Certainly there is little to be happy about with Taylor’s “Drowse,” a very long-sounding 6/8 trudge with atrocious lyrics (“Waves of alternatives wash at my sleepiness/Have my eggs poached for breakfast I guess” - See The Old Lady Decently this is not) and nothing of the spirit and enthusiasm of his previous “I’m In Love With My Car.” The album then limps to an unsatisfying close with “Teo Torriatte,” written by May as a tribute to the group’s Japanese fans. If anything, the track reminds me of the hits of Slik; doleful minor key piano verses bolted to an incongruous (and musically illogical) jaunty major key chorus. Pink Martini could probably make a decent fist of the song, but as it moves towards its inevitable stadium singalong finale (the backing chorus make it sound like an Official English World Cup anthem) and then meanders morosely to fade, succeeded by a reverse reprise of the album’s opening to bring the track’s final running time to 5:55 (the same length as “Bo Rhap”) one does not feel liberation, or euphoria, but rather a feeling that Queen on occasion were not tough enough with themselves, as self-producers; much of the record betrays a sense of tracks not good enough to make it onto Opera, a too-hasty attempt to reproduce Opera’s adventure and power. Though their popularity in Britain remained relatively undiminished, Queen do not reappear in this tale until 1980, and by the time News Of The World came out in the autumn of 1977 they found, possibly to their surprise, that they had to battle for their chart place along with everybody else. For 1977 may well be the toughest of Then Play Long years to negotiate; seventeen different albums, including Races, made it to number one – which means that it will take me about four months to get through it – and less than half of these are, at the time of writing, still in print. Indeed I note with some disquiet that this number includes no less than four 40-track double compilations. There will be many acts we have not seen on TPL for quite some while – and some we have not seen before. I do not know how recognisable this tale will still be once I get to 1977’s end.

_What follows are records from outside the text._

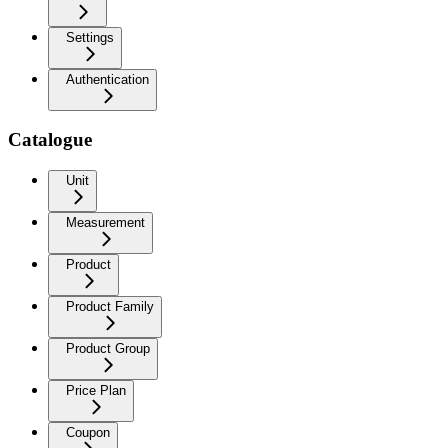
Settings
Authentication
Catalogue
Unit
Measurement
Product
Product Family
Product Group
Price Plan
Coupon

But, just as the 1976 Morecambe And Wise Christmas Show is, in its way, cognisant of the fact that something, somewhere, needs to change, and soon, it is also the case that hurried “sequel” albums may not be the “day” Brian May wants us to look for.
Then again, was it not Queen who cancelled at the last moment their appearance on Thames Television’s Today show in December 1976, thus allowing another EMI act to take their place?